This is the model for appliances. It’s also the model for software-only configurations that compete with appliances. Think IBM BCUs = Balanced Configuration Units, or various Oracle reference configurations. The pendulum shifts back and forth as to whether there are tight “recommended configurations” for non-appliance offerings. Row-based vendors are generally pickier about their hardware configurations than columnar ones.
Kickfire is the only custom-chip-based vendor of note. Netezza’s FPGAs and PowerPC processors aren’t, technically, custom. But they’re definitely unusual. Oracle and DATAllegro (pre-Microsoft) like Infiniband. Other vendors like 10-gigabit Ethernet. Others just use lots and lots of 1-gigabit switches. Teradata, long proprietary, is now going in a couple of different networking directions.
This slide is included at this point mainly for the golly-gee-whiz factor.
Columnar isn’t columnar isn’t columnar; each product is different. The same goes for row-based. Still, this categorization is the point from which to start.
Oracle and SQL Server are single product meant to serve both OLTP and analytics. Any of the main versions of DB2 is something like that too. Sybase, however, separated it’s OLTP and analytic product lines in the mid-1990s.
Even when you can make this stuff work at all, it’s hard. That’s a big reason why “disruptive” new analytic DBMS vendors have sprung up.

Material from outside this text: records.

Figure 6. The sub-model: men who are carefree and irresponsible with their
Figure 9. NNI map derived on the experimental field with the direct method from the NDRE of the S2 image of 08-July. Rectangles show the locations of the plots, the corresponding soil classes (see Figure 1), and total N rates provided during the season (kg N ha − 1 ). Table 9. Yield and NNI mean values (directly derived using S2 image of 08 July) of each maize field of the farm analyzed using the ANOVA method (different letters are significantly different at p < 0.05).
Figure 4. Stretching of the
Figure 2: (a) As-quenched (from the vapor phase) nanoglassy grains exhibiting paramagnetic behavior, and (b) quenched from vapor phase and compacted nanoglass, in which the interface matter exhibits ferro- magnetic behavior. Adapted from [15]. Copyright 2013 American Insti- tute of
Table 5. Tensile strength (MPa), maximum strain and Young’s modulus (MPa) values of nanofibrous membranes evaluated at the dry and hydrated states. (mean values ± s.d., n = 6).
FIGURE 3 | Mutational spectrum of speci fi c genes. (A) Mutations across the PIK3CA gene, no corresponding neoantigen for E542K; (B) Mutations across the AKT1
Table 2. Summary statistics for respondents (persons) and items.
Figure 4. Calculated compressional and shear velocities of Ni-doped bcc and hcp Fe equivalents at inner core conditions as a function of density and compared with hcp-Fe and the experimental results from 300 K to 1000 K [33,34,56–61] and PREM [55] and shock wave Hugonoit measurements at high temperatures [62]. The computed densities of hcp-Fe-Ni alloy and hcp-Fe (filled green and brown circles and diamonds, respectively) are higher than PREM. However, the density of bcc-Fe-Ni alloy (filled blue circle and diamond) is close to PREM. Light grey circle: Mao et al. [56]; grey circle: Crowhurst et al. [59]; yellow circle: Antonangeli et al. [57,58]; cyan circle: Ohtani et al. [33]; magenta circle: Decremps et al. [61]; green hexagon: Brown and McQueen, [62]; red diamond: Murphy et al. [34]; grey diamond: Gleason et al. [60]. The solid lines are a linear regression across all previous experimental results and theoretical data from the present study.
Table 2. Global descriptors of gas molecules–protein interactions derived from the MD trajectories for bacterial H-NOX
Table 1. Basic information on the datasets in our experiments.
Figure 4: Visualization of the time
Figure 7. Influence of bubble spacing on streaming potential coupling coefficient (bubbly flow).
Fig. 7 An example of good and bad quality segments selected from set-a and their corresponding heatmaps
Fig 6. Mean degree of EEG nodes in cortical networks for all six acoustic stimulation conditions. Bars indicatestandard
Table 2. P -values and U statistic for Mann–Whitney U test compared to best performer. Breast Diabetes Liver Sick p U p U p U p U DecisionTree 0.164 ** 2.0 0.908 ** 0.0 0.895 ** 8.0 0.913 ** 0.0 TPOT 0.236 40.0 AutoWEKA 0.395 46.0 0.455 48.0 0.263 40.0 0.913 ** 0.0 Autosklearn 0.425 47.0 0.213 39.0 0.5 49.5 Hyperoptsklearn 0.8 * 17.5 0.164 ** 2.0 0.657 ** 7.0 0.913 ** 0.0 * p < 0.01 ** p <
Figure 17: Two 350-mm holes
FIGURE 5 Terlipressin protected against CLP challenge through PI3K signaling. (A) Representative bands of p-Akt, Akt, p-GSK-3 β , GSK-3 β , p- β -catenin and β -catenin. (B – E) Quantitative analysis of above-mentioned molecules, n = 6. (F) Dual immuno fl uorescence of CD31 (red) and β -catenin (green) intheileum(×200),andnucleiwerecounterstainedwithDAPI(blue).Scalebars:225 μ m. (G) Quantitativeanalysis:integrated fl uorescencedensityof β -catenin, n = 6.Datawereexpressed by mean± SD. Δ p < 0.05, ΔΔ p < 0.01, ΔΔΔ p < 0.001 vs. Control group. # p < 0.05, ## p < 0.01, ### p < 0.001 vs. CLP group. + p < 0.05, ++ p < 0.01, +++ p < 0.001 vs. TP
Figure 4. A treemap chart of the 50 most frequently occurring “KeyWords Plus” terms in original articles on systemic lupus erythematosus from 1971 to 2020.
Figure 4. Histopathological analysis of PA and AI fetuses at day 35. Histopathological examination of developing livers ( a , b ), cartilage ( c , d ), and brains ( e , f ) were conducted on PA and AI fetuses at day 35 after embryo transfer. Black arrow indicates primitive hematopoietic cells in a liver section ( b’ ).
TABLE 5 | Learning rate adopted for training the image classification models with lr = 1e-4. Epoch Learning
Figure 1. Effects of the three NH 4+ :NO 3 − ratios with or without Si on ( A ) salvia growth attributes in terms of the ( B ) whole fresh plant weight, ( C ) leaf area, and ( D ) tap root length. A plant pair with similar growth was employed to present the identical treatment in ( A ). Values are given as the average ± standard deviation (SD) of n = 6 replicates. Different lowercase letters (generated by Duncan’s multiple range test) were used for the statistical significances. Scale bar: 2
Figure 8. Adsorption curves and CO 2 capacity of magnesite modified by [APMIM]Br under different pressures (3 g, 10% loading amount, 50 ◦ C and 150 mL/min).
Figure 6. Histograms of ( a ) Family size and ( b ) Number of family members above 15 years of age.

The advantage of hash distribution is that if your join happens to involve the hash key, a lot of the work is already done for you. The disadvantage can be a bit of skew. The advantage usually wins out. Almost every vendor (Kognitio is an exception) encourages hash distribution. Oracle Exadata is an exception too, for different reasons.
Fixed configurations – including but not limited to appliances – are more important in row-based MPP than in columnar MPP systems. Oracle Exadata, Teradata, and Netezza are the most visible examples, but another one is IBM’s BCUs.
Sybase IQ is the granddaddy, but it’s not MPP. SAND is another old one, but it’s focused more on archiving now. Vertica is a quite successful recent start-up, with >10X the known customers of ParAccel (published or NDA). InfoBright and Kickfire are MySQL storage engines. Kickfire is also an appliance. Exasol is very memory-centric. So is ParAccel’s TPC-H submission. So is SAP Bi Accelerator, but unlike the others it’s not really a DBMS. MonetDB is open source.
The big benefit of columnar is at the I/O bottleneck – you don’t have to bring back the whole row. But it also tends to make compression easier. Naïve columnar implementations are terrible at update/load. Any serious commercial product has done engineering work to get around that. For example, Vertica – which is probably the most open about its approach -- pretty much federates queries between disk and what almost amounts to a separate in-memory DBMS.
I.e., OLTP system and data warehouse integrated Separate EDW (Enterprise Data Warehouse) Customer-facing data mart that hence requires OLTP-like uptime 100+ terabytes or so Great speed on terabyte-scale data sets at low per-terabyte TCO (counting user data).
Here starts the how-to.
Databases grow naturally, as more transactions are added over time. Cheaper data warehousing also encourages the retention of more detail, and the addition of new data sources. All three factors boost database size. Users can be either humans or other systems. (Both, in fact, are included in the definition of “user” on the Oracle price list.) Cheap data warehousing also leads to a desire for lower latency, often without clear consideration of the benefits of same.
Nobody ever overestimates their need for storage. But people do sometimes overestimate their need for data immediacy.